This project contains a supervised learning classifier for identifying essential terms in a given a question (terms which are defintely needed for answering a question). Here is an example here are types of the predictions you'd get from our system for the input question "In New York State, the longest period of daylight occurs during which month? (A) December (B) June (C) March (D) September":
Map(In -> 0.0, daylight -> 0.7142422913303911, , -> 0.0, occurs -> 0.4903305931093945, York -> 0.5033343254566864, ? -> 0.0, longest -> 0.6679789993588322, which -> 0.0, New -> 0.4733048916171777, State -> 0.4170088051802153, during -> 0.0, of -> 0.0, period -> 0.6333389494193361, month -> 0.6438509592140552, the -> 0.0)
The main input for supervised training is collected via mechanical turk and is included in the project.
To see more comprehensive analysis on our classifier and its usages in other QA systems, have a brief look at [1].
Checkout the dataset folder.
To compile the code:
> sbt compile
First you have to include it as a dependency in your project. Here is how it's done for an sbt project:
resolvers += "CogcompSoftware" at "http://cogcomp.cs.illinois.edu/m2repo/"
libraryDependencies += "org.allenai.ari" %% "essential-terms" % "1."
Next we show how to use it in your program:
Injector
libraryIf you want to use Google's injector library, many of the minor details will automatically be taken care of.
You just need to inject the service defined in EssentialTermsService
.
val essentialTermService = ... // injected essential-terms service
// first decompose question
val q = "In New York State, the longest period of daylight occurs during which month? (A) " +
"December (B) June (C) March (D) September"
val aristoQuestion = Utils.decomposeQuestion(q)
// and make prediction
// only the essential terms
val essentialTerms = essentialTermService.getEssentialTerms(aristoQuestion)

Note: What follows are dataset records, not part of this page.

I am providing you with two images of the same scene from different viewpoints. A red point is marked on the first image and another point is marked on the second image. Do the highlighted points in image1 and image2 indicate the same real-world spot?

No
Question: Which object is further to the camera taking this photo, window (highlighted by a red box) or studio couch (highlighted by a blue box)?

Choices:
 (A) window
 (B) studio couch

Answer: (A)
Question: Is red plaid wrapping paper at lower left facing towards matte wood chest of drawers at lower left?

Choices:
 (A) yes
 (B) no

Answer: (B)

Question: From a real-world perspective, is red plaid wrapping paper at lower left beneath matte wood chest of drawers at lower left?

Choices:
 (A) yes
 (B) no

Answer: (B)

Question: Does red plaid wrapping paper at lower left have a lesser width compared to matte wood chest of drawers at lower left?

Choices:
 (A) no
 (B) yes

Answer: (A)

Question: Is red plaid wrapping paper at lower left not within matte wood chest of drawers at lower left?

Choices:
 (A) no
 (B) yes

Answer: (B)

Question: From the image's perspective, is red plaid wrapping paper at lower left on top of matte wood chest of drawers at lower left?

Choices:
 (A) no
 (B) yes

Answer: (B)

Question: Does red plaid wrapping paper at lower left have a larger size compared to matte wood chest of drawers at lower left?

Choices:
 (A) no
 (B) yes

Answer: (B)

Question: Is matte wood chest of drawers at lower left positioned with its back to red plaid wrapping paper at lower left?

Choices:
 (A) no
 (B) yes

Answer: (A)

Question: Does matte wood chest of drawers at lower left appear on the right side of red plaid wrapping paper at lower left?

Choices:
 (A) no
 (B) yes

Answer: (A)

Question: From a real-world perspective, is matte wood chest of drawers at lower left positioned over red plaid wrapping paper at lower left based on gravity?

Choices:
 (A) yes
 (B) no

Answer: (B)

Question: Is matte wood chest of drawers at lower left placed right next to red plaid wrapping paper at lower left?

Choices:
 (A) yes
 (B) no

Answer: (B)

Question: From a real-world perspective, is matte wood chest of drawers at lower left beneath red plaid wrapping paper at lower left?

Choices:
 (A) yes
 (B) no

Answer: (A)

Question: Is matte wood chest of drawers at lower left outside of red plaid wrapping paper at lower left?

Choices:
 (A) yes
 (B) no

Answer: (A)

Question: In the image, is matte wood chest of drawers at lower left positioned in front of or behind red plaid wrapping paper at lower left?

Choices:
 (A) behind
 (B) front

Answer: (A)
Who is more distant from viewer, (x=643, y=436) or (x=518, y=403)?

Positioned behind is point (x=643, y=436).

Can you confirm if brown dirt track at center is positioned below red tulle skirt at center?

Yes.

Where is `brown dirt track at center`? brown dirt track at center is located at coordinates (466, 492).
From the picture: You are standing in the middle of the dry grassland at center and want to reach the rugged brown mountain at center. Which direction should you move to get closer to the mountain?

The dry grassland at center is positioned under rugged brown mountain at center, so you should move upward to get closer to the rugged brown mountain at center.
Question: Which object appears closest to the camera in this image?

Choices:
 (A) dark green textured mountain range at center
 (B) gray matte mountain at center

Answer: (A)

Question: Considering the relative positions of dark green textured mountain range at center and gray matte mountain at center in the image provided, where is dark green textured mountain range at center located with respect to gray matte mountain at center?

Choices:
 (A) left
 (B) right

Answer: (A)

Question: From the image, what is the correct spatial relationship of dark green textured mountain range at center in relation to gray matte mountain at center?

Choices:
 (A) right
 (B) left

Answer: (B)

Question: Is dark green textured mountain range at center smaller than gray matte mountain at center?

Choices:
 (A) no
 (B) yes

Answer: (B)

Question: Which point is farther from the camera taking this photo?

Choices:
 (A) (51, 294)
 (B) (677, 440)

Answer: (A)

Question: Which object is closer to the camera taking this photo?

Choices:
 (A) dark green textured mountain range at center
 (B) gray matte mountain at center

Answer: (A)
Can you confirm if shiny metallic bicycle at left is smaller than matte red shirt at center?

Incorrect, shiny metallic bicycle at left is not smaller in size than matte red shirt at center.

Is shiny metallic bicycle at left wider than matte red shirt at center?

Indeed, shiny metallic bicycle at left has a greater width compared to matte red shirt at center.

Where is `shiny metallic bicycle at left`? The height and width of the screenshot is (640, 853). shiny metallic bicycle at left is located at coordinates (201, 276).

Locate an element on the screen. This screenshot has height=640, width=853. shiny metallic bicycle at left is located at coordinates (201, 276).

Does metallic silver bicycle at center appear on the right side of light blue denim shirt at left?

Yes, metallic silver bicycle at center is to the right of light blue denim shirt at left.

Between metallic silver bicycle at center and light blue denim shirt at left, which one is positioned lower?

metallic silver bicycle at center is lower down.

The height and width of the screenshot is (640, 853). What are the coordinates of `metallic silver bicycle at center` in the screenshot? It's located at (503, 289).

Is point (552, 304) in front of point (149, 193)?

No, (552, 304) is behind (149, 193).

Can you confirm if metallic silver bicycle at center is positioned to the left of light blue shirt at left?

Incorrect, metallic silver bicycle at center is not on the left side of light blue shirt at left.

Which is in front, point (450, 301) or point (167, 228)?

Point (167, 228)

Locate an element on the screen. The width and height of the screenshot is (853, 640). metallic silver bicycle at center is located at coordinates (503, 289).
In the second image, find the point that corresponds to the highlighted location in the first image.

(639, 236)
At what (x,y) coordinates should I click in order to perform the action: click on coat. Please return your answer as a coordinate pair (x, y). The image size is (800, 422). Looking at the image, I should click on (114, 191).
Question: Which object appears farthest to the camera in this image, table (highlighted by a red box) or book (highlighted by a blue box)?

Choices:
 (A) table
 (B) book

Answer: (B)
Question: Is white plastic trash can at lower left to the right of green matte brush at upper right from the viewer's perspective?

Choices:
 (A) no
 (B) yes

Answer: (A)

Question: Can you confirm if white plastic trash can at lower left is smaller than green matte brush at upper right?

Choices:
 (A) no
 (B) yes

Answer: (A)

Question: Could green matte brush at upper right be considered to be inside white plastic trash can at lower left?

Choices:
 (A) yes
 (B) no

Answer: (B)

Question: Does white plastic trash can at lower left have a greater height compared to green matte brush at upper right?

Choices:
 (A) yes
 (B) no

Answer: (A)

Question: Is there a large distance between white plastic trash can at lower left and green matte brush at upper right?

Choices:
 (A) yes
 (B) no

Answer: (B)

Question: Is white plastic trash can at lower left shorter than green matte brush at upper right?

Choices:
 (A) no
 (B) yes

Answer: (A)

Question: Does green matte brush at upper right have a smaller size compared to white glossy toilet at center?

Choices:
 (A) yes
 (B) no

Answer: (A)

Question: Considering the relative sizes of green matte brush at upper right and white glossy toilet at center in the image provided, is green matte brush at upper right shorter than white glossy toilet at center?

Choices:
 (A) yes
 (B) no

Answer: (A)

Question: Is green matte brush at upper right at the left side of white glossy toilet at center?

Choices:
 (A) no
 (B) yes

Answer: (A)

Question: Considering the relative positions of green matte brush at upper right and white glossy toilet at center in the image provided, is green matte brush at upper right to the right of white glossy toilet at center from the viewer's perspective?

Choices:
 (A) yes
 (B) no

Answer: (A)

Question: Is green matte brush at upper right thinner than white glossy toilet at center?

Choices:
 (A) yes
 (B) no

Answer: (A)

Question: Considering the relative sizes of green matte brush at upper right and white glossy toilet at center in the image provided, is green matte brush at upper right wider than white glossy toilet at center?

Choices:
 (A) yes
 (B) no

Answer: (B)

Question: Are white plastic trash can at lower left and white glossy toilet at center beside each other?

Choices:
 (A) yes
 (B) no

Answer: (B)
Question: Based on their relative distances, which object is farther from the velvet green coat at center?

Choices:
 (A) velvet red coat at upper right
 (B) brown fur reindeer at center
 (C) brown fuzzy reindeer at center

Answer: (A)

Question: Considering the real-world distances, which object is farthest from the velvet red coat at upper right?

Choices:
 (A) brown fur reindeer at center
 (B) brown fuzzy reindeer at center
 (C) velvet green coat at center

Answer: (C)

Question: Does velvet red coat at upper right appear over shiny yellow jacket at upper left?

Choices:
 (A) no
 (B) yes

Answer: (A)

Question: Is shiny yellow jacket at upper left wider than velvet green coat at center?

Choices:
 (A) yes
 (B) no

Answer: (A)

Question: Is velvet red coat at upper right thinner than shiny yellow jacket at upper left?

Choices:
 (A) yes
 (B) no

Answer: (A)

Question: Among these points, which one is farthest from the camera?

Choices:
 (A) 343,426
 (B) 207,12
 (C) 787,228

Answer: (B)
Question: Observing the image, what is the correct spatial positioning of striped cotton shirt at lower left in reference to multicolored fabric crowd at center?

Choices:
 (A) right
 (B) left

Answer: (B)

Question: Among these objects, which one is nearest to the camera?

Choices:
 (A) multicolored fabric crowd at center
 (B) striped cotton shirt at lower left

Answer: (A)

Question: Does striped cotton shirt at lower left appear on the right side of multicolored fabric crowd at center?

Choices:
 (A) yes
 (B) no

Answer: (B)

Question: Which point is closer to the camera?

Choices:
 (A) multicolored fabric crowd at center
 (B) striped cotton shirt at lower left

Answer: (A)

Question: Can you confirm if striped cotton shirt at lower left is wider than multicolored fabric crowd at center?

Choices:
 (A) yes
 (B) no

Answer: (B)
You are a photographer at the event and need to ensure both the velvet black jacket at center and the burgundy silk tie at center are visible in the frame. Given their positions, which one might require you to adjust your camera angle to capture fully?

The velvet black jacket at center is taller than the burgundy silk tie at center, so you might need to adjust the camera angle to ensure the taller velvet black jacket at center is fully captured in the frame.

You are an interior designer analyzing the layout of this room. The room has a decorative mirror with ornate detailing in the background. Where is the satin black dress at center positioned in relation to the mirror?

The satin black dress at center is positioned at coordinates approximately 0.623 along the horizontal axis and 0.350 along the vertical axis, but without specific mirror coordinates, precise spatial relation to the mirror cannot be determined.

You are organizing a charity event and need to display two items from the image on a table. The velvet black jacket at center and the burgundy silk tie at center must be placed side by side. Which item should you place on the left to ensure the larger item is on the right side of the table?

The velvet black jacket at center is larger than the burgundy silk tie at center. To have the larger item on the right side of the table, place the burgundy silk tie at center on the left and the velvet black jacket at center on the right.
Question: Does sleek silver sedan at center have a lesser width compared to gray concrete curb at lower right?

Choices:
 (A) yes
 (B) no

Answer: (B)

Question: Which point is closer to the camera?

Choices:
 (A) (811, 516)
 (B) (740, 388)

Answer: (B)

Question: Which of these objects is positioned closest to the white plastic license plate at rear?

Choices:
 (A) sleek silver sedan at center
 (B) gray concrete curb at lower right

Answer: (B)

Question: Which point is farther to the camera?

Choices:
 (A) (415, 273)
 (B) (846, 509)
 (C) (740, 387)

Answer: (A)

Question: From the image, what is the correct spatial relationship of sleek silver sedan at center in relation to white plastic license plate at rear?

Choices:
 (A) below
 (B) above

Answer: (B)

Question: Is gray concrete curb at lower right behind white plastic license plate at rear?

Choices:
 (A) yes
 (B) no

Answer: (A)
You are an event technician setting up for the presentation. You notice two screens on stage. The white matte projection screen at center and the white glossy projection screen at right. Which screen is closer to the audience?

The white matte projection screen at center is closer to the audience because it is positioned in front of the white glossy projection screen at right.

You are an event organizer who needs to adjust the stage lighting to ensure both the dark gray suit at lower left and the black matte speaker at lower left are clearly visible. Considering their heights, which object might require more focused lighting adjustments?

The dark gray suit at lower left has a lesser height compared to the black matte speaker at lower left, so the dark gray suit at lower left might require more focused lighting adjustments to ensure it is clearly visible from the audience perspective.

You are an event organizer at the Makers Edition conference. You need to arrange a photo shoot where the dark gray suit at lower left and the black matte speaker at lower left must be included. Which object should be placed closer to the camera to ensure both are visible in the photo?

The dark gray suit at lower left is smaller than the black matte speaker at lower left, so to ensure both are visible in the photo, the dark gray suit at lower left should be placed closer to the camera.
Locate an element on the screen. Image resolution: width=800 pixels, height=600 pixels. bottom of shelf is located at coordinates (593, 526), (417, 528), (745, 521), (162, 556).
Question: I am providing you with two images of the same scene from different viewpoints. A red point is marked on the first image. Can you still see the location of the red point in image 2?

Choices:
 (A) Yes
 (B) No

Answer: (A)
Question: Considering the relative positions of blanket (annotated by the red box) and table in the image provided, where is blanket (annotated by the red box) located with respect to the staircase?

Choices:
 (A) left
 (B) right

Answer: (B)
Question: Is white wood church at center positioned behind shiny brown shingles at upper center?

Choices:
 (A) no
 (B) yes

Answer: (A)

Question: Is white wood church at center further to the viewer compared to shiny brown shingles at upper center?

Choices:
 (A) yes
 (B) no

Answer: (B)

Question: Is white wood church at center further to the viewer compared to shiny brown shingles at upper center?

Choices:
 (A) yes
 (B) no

// the essentiality scores
val essentialTermScores = essentialTermService.getEssentialTermScores(aristoQuestion)
We have to initialize the classifiers and make predictions on a given question
// loading the models
val salienceBaselines = SalienceLearner.makeNewLearners()
val (baselineDataModel, baselineClassifiers) = BaselineLearners.makeNewLearners(LoadFromDatastore, "dev")
val (expandedDataModel, expandedLearner) = ExpandedLearner.makeNewLearner(LoadFromDatastore, "SVM", baselineClassifiers, baselineDataModel, salienceBaselines)
// read the raw question and decompose it
val q = "In New York State, the longest period of daylight occurs during which month? (A) " +
"December (B) June (C) March (D) September"
val aristoQuestion = Utils.decomposeQuestion(q)
// make predictions
// essential terms
val essentialTerms = expandedLearner.getEssentialTerms(aristoQuestion, threshold = Constants.EXPANDED_LEARNER_THRESHOLD)
// essentiality scores
val essentialTermsScores = expandedLearner.getEssentialTermScores(aristoQuestion, threshold = Constants.EXPANDED_LEARNER_THRESHOLD)
Checkout the following paper for more details and analysis
[1] Daniel Khashabi, Tushar Khot, Ashish Sabharwal and Dan Roth, "Learning What is Essential in Questions", Conference on Natural Language Learning (CoNLL), 2017.